George’s sartorial preferences and unique charisma are not the subject of my favorite story about him.  Neither does this story capture any of his passion for ideas, travel, and music, nor his love of philosophy, religion, history, or arcane statistics. In fact, the somewhat violent overlay of this tale couldn’t be further from George’s pacific essence. This is just a memory that makes me laugh whenever I conjure it up.

Caveat: This narrative would be better captured in video form. As many of readers will know, George moved with a distinctly cinematic quality: his gait was slightly awkward, despite his muscularity and athleticism. He was a nine-letter man at Beaumont High, an assertion he once humbly shared with me, and I immediately fact-checked to discover was quite true.

And there was of course his verbal style, a steady flow of questions and commentary on virtually any topic of our time: “Hey Dave, could the Cardinals have possibly won the ’67 World Series if Bob Gibson had not started the seventh game despite having only two days’ rest? He hit a homer in the fifth.”  Or “Hey Dave, who ranks higher in your pantheon of western literary heroes, Homer’s Odysseus or Larry McMurtry’s Augustus McCray from Lonesome Dove?”

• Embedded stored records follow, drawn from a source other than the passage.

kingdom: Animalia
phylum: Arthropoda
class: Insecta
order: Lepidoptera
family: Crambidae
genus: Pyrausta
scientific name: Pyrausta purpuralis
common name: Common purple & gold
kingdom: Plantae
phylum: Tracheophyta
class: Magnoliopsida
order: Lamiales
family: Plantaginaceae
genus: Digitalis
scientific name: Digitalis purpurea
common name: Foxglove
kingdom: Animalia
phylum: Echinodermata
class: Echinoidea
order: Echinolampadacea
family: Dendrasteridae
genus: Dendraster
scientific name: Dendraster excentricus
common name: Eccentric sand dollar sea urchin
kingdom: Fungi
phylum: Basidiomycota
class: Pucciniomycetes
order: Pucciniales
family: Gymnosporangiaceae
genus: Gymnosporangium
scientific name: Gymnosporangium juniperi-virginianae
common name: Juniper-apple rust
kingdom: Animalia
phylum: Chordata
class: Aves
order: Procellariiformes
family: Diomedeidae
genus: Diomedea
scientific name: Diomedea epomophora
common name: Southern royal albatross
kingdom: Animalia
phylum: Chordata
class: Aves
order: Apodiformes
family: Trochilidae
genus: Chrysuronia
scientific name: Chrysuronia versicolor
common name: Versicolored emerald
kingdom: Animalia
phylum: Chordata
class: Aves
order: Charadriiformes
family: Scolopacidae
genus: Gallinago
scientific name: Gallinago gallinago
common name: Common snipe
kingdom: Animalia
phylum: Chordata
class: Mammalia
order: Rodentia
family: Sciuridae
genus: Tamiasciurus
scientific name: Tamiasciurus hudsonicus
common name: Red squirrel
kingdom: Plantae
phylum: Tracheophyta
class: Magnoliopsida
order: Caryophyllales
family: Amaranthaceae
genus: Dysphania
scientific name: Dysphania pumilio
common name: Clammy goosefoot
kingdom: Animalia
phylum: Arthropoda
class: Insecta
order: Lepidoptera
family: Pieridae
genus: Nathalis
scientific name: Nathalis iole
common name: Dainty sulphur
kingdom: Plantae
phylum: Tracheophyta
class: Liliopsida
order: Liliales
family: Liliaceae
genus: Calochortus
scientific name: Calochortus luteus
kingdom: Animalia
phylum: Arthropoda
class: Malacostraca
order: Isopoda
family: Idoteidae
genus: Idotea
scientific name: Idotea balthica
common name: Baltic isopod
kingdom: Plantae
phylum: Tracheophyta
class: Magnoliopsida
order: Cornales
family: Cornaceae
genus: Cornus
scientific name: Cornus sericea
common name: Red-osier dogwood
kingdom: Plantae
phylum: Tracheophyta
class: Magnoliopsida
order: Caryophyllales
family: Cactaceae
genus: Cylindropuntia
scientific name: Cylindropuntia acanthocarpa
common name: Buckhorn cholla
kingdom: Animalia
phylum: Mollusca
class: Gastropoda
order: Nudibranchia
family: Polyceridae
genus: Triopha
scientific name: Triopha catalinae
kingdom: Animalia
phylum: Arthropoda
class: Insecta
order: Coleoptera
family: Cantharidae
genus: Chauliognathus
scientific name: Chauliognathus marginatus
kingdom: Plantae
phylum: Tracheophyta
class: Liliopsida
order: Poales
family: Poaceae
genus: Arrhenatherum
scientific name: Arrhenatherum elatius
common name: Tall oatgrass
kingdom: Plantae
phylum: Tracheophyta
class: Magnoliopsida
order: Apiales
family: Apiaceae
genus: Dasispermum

So, imagine if you will, a short bald white guy (me), walking down Mission Street in San Francisco with Georgie, wearing cargo shorts and low-cut hiking shoes. It’s the mid-1990s, and the Mission is still a slightly tawdry reflection of Mexico plunked down on the south side of San Francisco.

We’re taking in the scene, tasting tacos, browsing the variety stores with their colorful piñatas and Loteria cards.  I treat us to a couple of strawberry horchadas, which George is eagerly slurping down, when a bedraggled lady, probably in her 40s, strides briskly by, hair tousled, clothes disheveled. It’s my impression that she has been trailing behind us for a block or two. As she passes, she steals a prolonged, searching glance at George. I think to myself, “Damn, it must be those cargo pants again!”

We keep walking. I notice the woman has now ducked under an awning, eyes still fixed squarely on George. I ask him if he knows her, or was this just his animal magnetism at work again? He laughs me off.

Then out of nowhere I hear her shout, apparently directed at us, “Are you a f#@king psychiatrist?”

We both turn and look at her. George, ever the gentleman, not wanting to draw attention or reproach to this clearly troubled person, turns and walks on. I drop back, just to keep an eye on the situation.

Then, suddenly, she sprints by me, screaming at the top of her lungs, “You are a f@#cking psychiatrist. I knew it!” She pulls up right behind George, swings back her right foot, cocks it 90 degrees and delivers a mighty hammer blow squarely across his backside.  George staggers forward, then turns to face her, aghast, at which point she shrieks at him again. He whirls and begins sprinting down the street in full Beaumont High track-team mode, calling out, “Dave, Dave! Run for it! She’s out of her mind.”

I look at the woman and she just grins, shakes her head, and murmurs, “Fucking psychiatrist.”

Meanwhile, George is still sprinting down the street, not the wisest thing to do given the heavy police presence in the neighborhood, but I take off after him anyway. When I catch up, we are both out of breath.  I ask if he’s okay and, as he rubs his butt, I can restrain myself no longer and burst into laughter.  Soon I am in hysterics, unable to scrub from my mind the sight and sound of the lady’s foot landing so squarely on George’s hindquarters.

George, ever George, laughs too. “Here I come all the way from Texas to the city known for peace and love,” he says, “only to get my ass kicked.”

Then he smiles and adds, “But, as Gandhi said, one must become as humble as the dust before he can discover the truth.”